## Directions
The entries are to be duplicated exactly, though any picture in them must be omitted.

## Exercise materials
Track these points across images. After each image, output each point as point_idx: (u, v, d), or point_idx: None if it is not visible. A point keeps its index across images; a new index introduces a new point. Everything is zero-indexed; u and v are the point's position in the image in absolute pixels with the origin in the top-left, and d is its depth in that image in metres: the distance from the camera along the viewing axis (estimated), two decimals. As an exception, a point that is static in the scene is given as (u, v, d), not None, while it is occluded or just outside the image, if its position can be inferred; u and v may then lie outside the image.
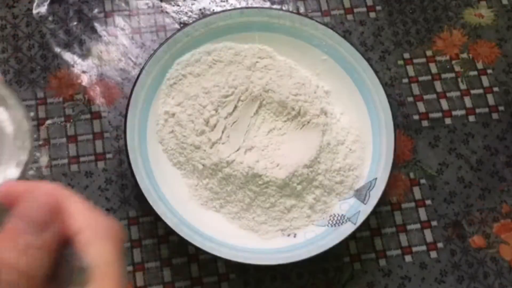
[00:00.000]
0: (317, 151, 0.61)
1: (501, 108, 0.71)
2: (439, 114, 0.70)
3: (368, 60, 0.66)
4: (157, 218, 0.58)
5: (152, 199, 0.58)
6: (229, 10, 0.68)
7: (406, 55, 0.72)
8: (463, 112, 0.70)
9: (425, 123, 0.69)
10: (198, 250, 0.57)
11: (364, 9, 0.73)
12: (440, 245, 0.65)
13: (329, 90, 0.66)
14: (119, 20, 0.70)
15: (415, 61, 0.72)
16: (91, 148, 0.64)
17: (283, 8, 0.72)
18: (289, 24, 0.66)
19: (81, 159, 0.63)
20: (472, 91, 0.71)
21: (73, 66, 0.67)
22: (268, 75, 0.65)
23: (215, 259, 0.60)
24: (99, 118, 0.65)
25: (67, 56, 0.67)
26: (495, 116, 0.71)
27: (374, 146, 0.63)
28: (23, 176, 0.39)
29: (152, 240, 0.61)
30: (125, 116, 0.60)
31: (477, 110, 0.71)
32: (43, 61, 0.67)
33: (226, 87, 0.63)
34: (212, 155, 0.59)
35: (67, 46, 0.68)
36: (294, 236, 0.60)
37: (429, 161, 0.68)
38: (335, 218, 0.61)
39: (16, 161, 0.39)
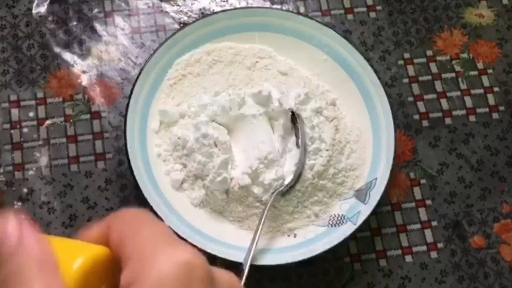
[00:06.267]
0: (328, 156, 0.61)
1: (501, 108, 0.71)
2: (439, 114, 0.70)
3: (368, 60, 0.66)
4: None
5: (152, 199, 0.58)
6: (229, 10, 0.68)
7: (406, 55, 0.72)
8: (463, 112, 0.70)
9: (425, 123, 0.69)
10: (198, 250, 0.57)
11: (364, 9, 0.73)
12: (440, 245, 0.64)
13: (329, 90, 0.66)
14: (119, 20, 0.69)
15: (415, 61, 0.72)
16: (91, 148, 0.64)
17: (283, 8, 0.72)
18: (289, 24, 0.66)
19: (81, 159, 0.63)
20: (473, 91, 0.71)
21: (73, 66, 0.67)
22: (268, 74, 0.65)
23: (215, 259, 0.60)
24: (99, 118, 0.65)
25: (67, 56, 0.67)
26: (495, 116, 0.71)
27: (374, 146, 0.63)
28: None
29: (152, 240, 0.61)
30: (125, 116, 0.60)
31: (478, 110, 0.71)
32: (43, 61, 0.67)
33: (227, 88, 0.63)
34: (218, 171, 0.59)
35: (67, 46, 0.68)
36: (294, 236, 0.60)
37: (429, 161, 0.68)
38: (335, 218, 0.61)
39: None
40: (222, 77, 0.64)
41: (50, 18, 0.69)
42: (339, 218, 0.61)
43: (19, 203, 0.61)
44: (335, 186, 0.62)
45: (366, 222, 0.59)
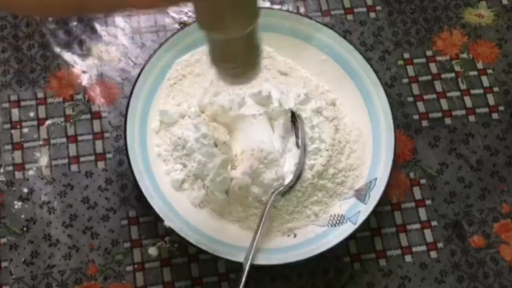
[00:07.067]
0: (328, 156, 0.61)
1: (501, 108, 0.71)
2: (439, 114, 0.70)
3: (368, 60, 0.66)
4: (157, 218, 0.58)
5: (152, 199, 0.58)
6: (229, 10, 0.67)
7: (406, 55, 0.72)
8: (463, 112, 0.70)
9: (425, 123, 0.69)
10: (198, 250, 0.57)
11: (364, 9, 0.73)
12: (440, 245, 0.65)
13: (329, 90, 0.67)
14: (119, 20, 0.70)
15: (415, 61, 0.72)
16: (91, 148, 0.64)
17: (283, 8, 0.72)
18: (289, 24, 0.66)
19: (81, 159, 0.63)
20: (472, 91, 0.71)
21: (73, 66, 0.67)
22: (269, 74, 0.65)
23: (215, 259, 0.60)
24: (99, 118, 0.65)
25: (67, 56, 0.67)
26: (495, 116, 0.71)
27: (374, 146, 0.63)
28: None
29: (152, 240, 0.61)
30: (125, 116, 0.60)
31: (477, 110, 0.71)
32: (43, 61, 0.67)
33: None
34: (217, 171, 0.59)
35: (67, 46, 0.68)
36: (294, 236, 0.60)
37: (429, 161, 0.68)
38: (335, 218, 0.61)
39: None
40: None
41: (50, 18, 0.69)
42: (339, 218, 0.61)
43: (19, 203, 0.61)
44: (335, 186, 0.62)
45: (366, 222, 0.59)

## Answer to the exercise
Track these points across images. After each image, output each point as point_idx: (u, v, d), or point_idx: None if it is not visible. A point keeps its index across images; a new index introduces a new point. Everything is zero-indexed; u and v are the point's position in the image in absolute pixels with the origin in the top-left, and d is its depth in that image in metres: the distance from the camera along the viewing axis (estimated), two decimals. As an exception, a point that is static in the scene is given as (u, v, d), not None, while it is occluded or just outside the image, if its position can be inferred; u and v may then lie outside the image.
[00:00.000]
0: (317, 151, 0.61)
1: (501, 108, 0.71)
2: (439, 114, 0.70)
3: (368, 60, 0.66)
4: (157, 218, 0.58)
5: (152, 199, 0.58)
6: (229, 10, 0.68)
7: (406, 55, 0.72)
8: (463, 112, 0.70)
9: (425, 123, 0.69)
10: (198, 250, 0.57)
11: (364, 9, 0.73)
12: (440, 245, 0.65)
13: (329, 90, 0.66)
14: (119, 20, 0.70)
15: (415, 61, 0.72)
16: (91, 148, 0.64)
17: (283, 8, 0.72)
18: (289, 24, 0.66)
19: (81, 159, 0.63)
20: (472, 91, 0.71)
21: (73, 66, 0.67)
22: (268, 75, 0.65)
23: (215, 259, 0.60)
24: (99, 118, 0.65)
25: (67, 56, 0.67)
26: (495, 116, 0.71)
27: (374, 146, 0.63)
28: (23, 176, 0.39)
29: (152, 240, 0.61)
30: (125, 116, 0.60)
31: (477, 110, 0.71)
32: (43, 61, 0.67)
33: (226, 87, 0.63)
34: (212, 155, 0.59)
35: (67, 46, 0.68)
36: (294, 236, 0.60)
37: (429, 161, 0.68)
38: (335, 218, 0.61)
39: (16, 161, 0.39)
[00:06.267]
0: (328, 156, 0.61)
1: (501, 108, 0.71)
2: (439, 114, 0.70)
3: (368, 60, 0.66)
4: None
5: (152, 199, 0.58)
6: (229, 10, 0.68)
7: (406, 55, 0.72)
8: (463, 112, 0.70)
9: (425, 123, 0.69)
10: (198, 250, 0.57)
11: (364, 9, 0.73)
12: (440, 245, 0.64)
13: (329, 90, 0.66)
14: (119, 20, 0.69)
15: (415, 61, 0.72)
16: (91, 148, 0.64)
17: (283, 8, 0.72)
18: (289, 24, 0.66)
19: (81, 159, 0.63)
20: (473, 91, 0.71)
21: (73, 66, 0.67)
22: (268, 74, 0.65)
23: (215, 259, 0.60)
24: (99, 118, 0.65)
25: (67, 56, 0.67)
26: (495, 116, 0.71)
27: (374, 146, 0.63)
28: None
29: (152, 240, 0.61)
30: (125, 116, 0.60)
31: (478, 110, 0.71)
32: (43, 61, 0.67)
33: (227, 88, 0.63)
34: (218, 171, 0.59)
35: (67, 46, 0.68)
36: (294, 236, 0.60)
37: (429, 161, 0.68)
38: (335, 218, 0.61)
39: None
40: (222, 77, 0.64)
41: (50, 18, 0.69)
42: (339, 218, 0.61)
43: (19, 203, 0.61)
44: (335, 186, 0.62)
45: (366, 222, 0.59)
[00:07.067]
0: (328, 156, 0.61)
1: (501, 108, 0.71)
2: (439, 114, 0.70)
3: (368, 60, 0.66)
4: (157, 218, 0.58)
5: (152, 199, 0.58)
6: (229, 10, 0.67)
7: (406, 55, 0.72)
8: (463, 112, 0.70)
9: (425, 123, 0.69)
10: (198, 250, 0.57)
11: (364, 9, 0.73)
12: (440, 245, 0.65)
13: (329, 90, 0.67)
14: (119, 20, 0.70)
15: (415, 61, 0.72)
16: (91, 148, 0.64)
17: (283, 8, 0.72)
18: (289, 24, 0.66)
19: (81, 159, 0.63)
20: (472, 91, 0.71)
21: (73, 66, 0.67)
22: (269, 74, 0.65)
23: (215, 259, 0.60)
24: (99, 118, 0.65)
25: (67, 56, 0.67)
26: (495, 116, 0.71)
27: (374, 146, 0.63)
28: None
29: (152, 240, 0.61)
30: (125, 116, 0.60)
31: (477, 110, 0.71)
32: (43, 61, 0.67)
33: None
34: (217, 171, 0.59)
35: (67, 46, 0.68)
36: (294, 236, 0.60)
37: (429, 161, 0.68)
38: (335, 218, 0.61)
39: None
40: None
41: (50, 18, 0.69)
42: (339, 218, 0.61)
43: (19, 203, 0.61)
44: (335, 186, 0.62)
45: (366, 222, 0.59)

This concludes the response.